YAZARLAR
NSU Süreci Tam Bir Hayal Kırıklığı
Almanya’da 8’i Türk, 10 kişinin öldürülmesinin arkasında aşırı sağcı Nasyonal Sosyalist Yeraltı (NSU) terör örgütünün olduğunun ortaya çıkmasının üzerinden tam 10 yıl geçti. Alman polisinin, cinayetleri basit bir uyuşturucu ticareti ve mafya hesaplaşması şeklinde görerek yanlış yönde soruşturma yürütmesiyle cinayetler uzun süre karanlıkta kaldı. Kurbanların Türkiye kökenli olmasına ve cinayetlerde aynı marka tabanca kullanılmasına rağmen cinayetler arasında bağlantı kurulmaması bunun yerine kurbanların ailelerinin zan altında bırakılması, konunun aydınlatılmasında konunun aydınlatılmasında yol gösterecek ve kanıt olabilecekken imha edilen dosyalar ve dava nihayetinde hüküm giyen sadece 5 sanık…
NSU Cinayetleri
Evet, 5 sanık ceza aldı ancak bu ağın çok daha büyük olduğunu biliyoruz.
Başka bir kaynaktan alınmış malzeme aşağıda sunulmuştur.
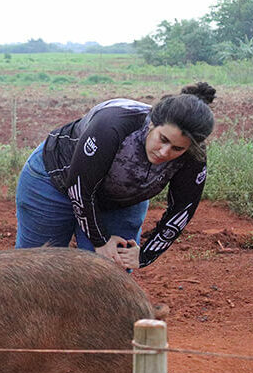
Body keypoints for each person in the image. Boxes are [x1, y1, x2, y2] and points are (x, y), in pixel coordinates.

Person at [15, 82, 215, 270]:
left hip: (120, 198)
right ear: (153, 123)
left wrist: (144, 255)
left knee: (109, 270)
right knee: (37, 267)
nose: (164, 152)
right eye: (163, 139)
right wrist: (100, 241)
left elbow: (181, 211)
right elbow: (80, 190)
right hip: (53, 180)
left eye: (177, 148)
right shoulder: (113, 125)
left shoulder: (193, 157)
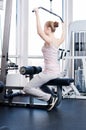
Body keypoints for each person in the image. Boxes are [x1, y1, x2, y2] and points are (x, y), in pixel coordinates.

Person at [23, 8, 65, 111]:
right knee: (40, 84)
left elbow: (39, 32)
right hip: (55, 71)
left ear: (49, 29)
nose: (44, 29)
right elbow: (63, 36)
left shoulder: (49, 40)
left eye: (45, 28)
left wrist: (37, 14)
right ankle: (51, 99)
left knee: (27, 89)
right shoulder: (57, 40)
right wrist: (64, 27)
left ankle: (50, 98)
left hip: (49, 72)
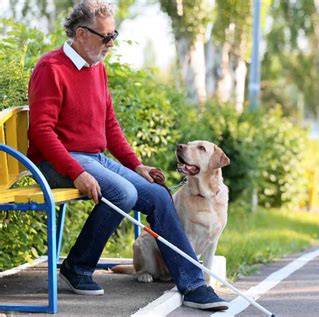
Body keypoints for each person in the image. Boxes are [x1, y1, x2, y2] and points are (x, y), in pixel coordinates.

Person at [27, 0, 228, 311]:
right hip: (55, 161)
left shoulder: (98, 70)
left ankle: (192, 284)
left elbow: (110, 127)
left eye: (114, 35)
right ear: (81, 34)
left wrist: (136, 165)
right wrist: (76, 171)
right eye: (105, 37)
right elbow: (41, 132)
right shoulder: (50, 69)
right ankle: (77, 267)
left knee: (158, 195)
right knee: (122, 192)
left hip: (94, 157)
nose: (111, 43)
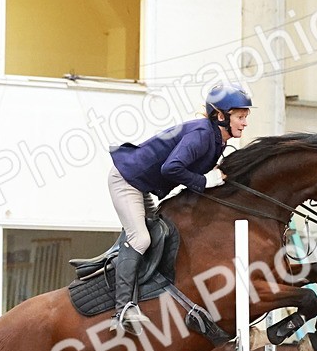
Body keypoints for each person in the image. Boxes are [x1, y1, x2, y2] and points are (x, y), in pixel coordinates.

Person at [107, 83, 252, 334]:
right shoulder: (202, 135)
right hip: (126, 179)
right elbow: (171, 168)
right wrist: (205, 181)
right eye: (240, 117)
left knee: (159, 232)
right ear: (221, 116)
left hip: (141, 183)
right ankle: (123, 310)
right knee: (140, 238)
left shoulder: (217, 140)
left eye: (245, 117)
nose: (244, 123)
Federal Savcılıkta, NSU’yu destekleyenlere yönelik soruşturmalar devam ediyor. Bu konuda bir şeyler olup olmayacağı da belli değil. Sürecin başından beri yaşananlara bakılırsa bu hususta da kayda değer bir gelişme de olmayacak.
Bilhassa NSU ağı ortaya çıktıktan sonra, bu ağdaki sadece küçük bir bölümünün hukuki olarak hesaba çekilmesi bir hukuk devleti olarak örnek gösterilen Almanya için tam bir hayal kırıklığıdır. Katiller ne ceza alırsa alsın elbette kayıplar geri gelmeyecek ancak şu an için geldiğimiz noktada ne ailelerin yaraları sarılmış ne burada yaşayan Türkiye kökenlilere güven verilmiştir. NSU cinayetlerinin ortaya çıkmasından davanın bitmesine kadarki süreçte hukuk devletine olan güveni derinden yara almıştır.
Göçmenler Yine Avrupa Kapılarında Ölüyor
Avrupa Birliği ülkelerine geçmek isteyen göçmenlerin dramı devam ediyor. Şimdi de Belarus-Polonya sınırında binlerce göçmen sonunun ne olacağını bilmeden soğuk ve açlıkla mücadele ederek bekliyor. Bu göçmenler arasında kadınlar ve çocuklar da var ve maalesef bir göçmen çocuğun ölümü ile bölgedeki ölüm sayısı 9’a yükseldi. Soğuk kış günlerinde ölümler ve hastalıklar daha fazla insanın hayatının karartmadan Avrupa ülkeleri bu insanları kabul edip etmeme tartışmalarını bir kenara bırakarak, onlara acilen yardım elini uzatmanın yollarını aramalıdır. Vicdan taşıyan hiç kimse bu drama sessiz kalamaz.
Balkanlar’da Geç Olmadan
Son dönemlerde Bosna Hersek’te toplum huzurunu bozacak açıklamalar gündeme geldi.
Ülkede Sırp Cumhuriyeti (Republika Srpska)’nin kendi ordusunu kurma ve Bosna Hersek devlet kurumlarından ayrı bir yapılanmaya gitme adımlarını atmasını endişe ile takip ediyoruz. Bosna Hersek Devlet Başkanlığı Konseyinin Sırp üyesi Milorad Dodik bu yönde tehditvari açıklamalar yapmaktadır. Balkanlarda çok geç olmadan, yeniden kan dökülmeden bu girişimler uluslararası boyutta ciddiye alınmalıdır. Bosna Hersek’in Boşnak ve Hırvat yurttaşlarının ve bölgedeki tüm halkın kalıcı huzur ve barış içinde yaşaması teminat altına alınmalıdır.